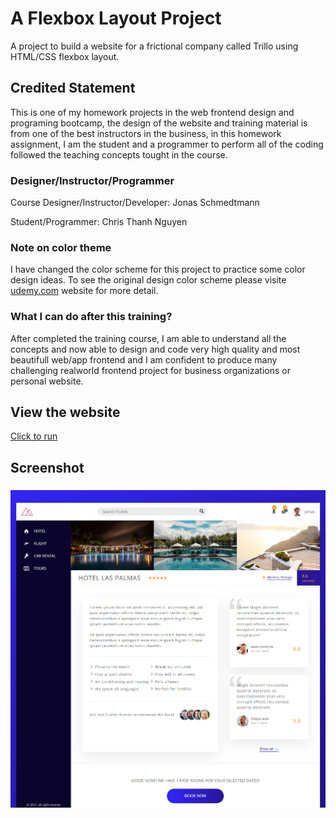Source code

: # A Flexbox Layout Project
A project to build a website for a frictional company called Trillo using HTML/CSS flexbox layout.

## Credited Statement
This is one of my homework projects in the web frontend design and programing bootcamp, the design of the website and training material is from one of the best instructors in the business, in this homework assignment, I am the student and a programmer to perform all of the coding followed the teaching concepts tought in the course.

### Designer/Instructor/Programmer

Course Designer/Instructor/Developer: Jonas Schmedtmann

Student/Programmer: Chris Thanh Nguyen

### Note on color theme
I have changed the color scheme for this project to practice some color design ideas.
To see the original design color scheme please visite [udemy.com](https://www.udemy.com/course/advanced-css-and-sass/learn/lecture/8859774#overview) website for more detail.

### What I can do after this training?
After completed the training course, I am able to understand all the concepts and now able to design and code very high quality and most beautifull web/app frontend and I am confident to produce many challenging realworld frontend project for business organizations or personal website. 

## View the website
[Click to run](https://cnwebdev.github.io/trillo/)

## Screenshot 
### 
![](img/trillo01.png)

▸ **PROBLEM TO SOLVE**
With the line holding "Flexbox Layout Project" as the first and the line holding "## Credited Statement" as the last, please transcribe exactly the lines of the material above in that range and nothing else.

▸ **ANSWER FOR THE TASK**
: # A Flexbox Layout Project
A project to build a website for a frictional company called Trillo using HTML/CSS flexbox layout.

## Credited Statement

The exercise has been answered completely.